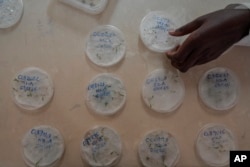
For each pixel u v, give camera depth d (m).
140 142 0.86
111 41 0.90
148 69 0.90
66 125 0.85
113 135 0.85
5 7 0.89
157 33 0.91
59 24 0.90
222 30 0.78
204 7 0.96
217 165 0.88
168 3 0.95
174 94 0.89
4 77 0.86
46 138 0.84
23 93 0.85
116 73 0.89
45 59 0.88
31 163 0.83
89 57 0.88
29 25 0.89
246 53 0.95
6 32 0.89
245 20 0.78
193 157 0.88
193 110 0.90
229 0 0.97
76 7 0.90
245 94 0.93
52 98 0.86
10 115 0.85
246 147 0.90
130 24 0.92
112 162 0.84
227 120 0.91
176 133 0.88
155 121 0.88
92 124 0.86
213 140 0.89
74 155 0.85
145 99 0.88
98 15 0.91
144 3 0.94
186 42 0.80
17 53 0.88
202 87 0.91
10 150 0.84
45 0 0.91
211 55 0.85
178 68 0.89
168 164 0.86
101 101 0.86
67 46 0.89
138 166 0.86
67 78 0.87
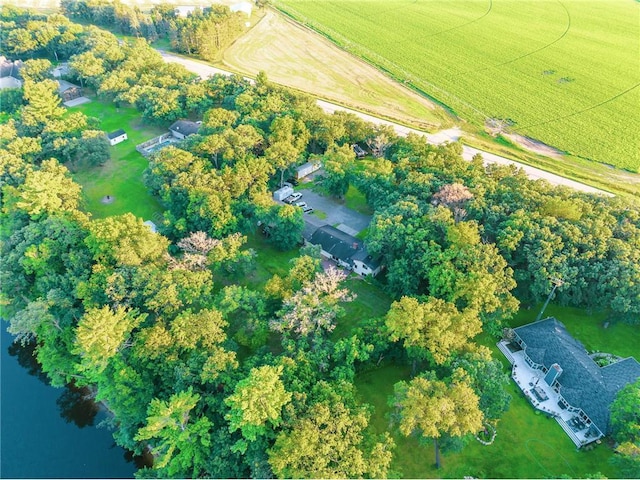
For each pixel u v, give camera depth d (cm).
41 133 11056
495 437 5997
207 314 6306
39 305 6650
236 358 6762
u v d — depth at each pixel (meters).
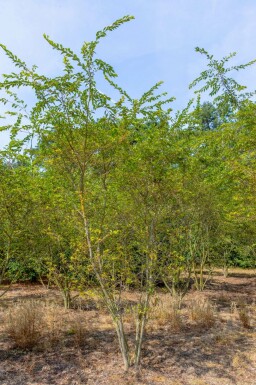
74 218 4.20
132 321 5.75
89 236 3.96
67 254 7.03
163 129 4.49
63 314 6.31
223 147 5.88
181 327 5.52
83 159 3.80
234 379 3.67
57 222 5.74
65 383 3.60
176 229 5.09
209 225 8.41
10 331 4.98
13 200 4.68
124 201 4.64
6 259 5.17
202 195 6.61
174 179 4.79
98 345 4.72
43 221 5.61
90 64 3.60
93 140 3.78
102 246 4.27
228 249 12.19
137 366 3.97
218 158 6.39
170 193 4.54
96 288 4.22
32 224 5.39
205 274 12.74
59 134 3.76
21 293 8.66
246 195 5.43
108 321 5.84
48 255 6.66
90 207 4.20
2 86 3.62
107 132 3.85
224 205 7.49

* * *

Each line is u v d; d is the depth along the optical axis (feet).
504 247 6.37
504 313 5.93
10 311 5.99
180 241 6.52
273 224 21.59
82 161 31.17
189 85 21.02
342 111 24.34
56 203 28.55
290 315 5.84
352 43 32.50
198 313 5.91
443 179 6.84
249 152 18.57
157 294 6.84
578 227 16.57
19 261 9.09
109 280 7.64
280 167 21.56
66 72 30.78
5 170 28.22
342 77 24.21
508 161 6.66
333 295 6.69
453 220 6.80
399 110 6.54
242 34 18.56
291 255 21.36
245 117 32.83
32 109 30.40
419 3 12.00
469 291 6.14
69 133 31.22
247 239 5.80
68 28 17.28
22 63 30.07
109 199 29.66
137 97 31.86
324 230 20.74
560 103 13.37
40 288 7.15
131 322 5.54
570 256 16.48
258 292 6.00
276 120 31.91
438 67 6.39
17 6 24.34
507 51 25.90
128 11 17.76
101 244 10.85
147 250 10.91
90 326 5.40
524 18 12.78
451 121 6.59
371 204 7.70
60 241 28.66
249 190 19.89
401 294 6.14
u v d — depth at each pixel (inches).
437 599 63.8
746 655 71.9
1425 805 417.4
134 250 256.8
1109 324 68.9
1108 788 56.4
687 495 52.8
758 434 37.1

* * *

- Task to carry out:
For the lines above, output exactly those from the line containing "u v d — depth at each pixel (inches)." through the line containing "758 434 37.1", and skip the others.

- Expected answer:
u v d — depth at each pixel (inches).
437 599 63.8
746 655 71.9
1425 805 417.4
134 250 256.8
1109 324 68.9
1108 788 56.4
687 495 52.8
758 434 37.1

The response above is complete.